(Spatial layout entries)
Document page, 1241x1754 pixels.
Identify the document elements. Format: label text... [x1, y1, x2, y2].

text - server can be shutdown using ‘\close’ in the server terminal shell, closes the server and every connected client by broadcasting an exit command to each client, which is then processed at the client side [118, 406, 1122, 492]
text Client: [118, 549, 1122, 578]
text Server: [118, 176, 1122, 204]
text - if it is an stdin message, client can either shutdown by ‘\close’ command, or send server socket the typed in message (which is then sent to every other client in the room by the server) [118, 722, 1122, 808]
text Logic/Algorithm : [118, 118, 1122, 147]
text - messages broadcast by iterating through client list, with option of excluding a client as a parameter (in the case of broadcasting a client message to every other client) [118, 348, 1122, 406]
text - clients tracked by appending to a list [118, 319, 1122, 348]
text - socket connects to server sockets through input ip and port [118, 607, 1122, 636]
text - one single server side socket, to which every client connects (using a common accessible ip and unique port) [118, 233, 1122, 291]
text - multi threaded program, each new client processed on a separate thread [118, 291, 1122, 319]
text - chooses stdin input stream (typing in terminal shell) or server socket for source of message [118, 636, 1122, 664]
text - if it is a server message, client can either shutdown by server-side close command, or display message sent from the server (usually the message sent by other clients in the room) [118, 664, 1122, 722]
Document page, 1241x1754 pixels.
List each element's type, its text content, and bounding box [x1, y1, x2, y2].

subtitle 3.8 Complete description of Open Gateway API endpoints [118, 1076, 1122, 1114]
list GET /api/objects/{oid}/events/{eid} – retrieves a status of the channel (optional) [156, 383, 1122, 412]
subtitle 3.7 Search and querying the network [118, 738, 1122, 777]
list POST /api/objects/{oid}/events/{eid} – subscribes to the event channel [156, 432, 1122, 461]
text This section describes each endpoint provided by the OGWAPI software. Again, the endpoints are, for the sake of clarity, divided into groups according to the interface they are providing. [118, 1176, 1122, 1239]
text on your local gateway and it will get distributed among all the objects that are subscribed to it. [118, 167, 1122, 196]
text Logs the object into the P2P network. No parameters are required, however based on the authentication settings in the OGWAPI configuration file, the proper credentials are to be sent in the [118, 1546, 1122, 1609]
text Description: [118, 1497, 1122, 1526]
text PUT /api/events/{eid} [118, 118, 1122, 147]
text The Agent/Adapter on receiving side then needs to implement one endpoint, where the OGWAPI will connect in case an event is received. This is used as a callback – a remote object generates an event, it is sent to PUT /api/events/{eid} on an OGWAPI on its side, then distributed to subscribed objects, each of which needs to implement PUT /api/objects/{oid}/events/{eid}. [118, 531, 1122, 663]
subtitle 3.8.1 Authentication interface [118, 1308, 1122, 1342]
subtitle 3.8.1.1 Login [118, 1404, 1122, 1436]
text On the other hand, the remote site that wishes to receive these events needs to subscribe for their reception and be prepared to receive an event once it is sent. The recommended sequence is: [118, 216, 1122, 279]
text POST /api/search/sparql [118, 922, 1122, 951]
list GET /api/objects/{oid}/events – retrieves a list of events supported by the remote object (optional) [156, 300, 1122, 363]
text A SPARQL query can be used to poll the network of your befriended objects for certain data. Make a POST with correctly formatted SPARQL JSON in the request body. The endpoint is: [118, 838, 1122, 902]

— EXERCISE GOAL —
Could you render everything from the start of the records down to the line containing "List each element's" as a JSON list of strings, one string per line, with blank lines left out?

— EXERCISE OUTPUT —
[
  "Document page, 1241x1754 pixels.",
  "Identify the document elements. Format: label text... [x1, y1, x2, y2].",
  "text - server can be shutdown using ‘\\close’ in the server terminal shell, closes the server and every connected client by broadcasting an exit command to each client, which is then processed at the client side [118, 406, 1122, 492]",
  "text Client: [118, 549, 1122, 578]",
  "text Server: [118, 176, 1122, 204]",
  "text - if it is an stdin message, client can either shutdown by ‘\\close’ command, or send server socket the typed in message (which is then sent to every other client in the room by the server) [118, 722, 1122, 808]",
  "text Logic/Algorithm : [118, 118, 1122, 147]",
  "text - messages broadcast by iterating through client list, with option of excluding a client as a parameter (in the case of broadcasting a client message to every other client) [118, 348, 1122, 406]",
  "text - clients tracked by appending to a list [118, 319, 1122, 348]",
  "text - socket connects to server sockets through input ip and port [118, 607, 1122, 636]",
  "text - one single server side socket, to which every client connects (using a common accessible ip and unique port) [118, 233, 1122, 291]",
  "text - multi threaded program, each new client processed on a separate thread [118, 291, 1122, 319]",
  "text - chooses stdin input stream (typing in terminal shell) or server socket for source of message [118, 636, 1122, 664]",
  "text - if it is a server message, client can either shutdown by server-side close command, or display message sent from the server (usually the message sent by other clients in the room) [118, 664, 1122, 722]",
  "Document page, 1241x1754 pixels.",
  "List each element's type, its text content, and bounding box [x1, y1, x2, y2]."
]